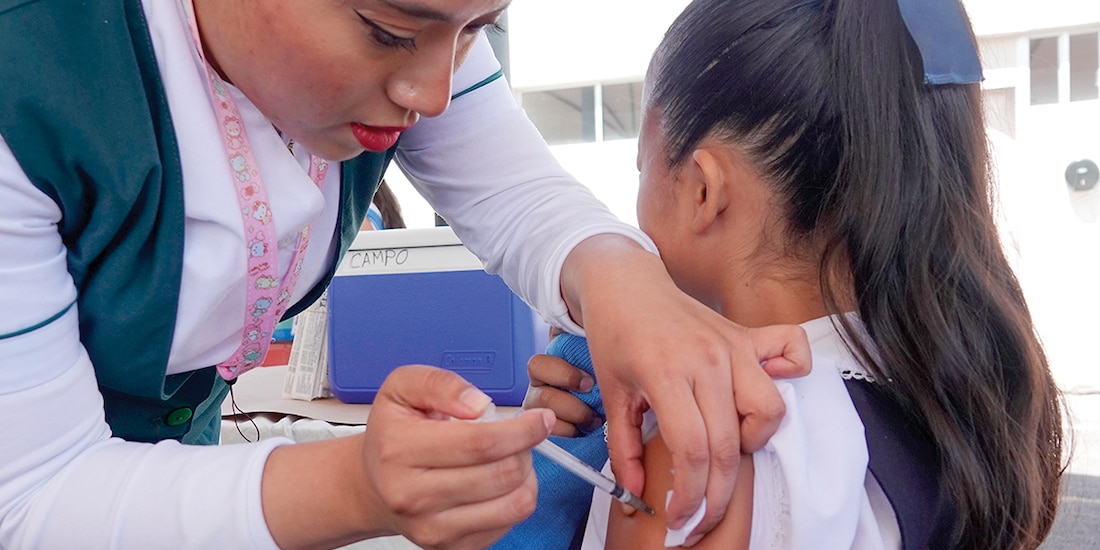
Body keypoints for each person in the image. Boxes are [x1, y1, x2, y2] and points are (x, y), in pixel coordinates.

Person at [0, 0, 812, 548]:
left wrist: (623, 284)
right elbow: (32, 496)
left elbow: (518, 193)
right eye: (388, 31)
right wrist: (353, 486)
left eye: (478, 29)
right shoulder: (29, 75)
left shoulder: (427, 38)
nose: (431, 92)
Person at [523, 0, 1064, 547]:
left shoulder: (706, 446)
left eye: (642, 167)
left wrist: (540, 498)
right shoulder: (951, 398)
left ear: (704, 190)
☆ ☆ ☆
Which lines in the listing have the string "left"? Pick them out and copy them.

left wrist: (623, 284)
left elbow: (518, 193)
left eye: (478, 29)
left shoulder: (427, 38)
left shoulder: (706, 446)
left eye: (642, 167)
left wrist: (540, 498)
left ear: (704, 190)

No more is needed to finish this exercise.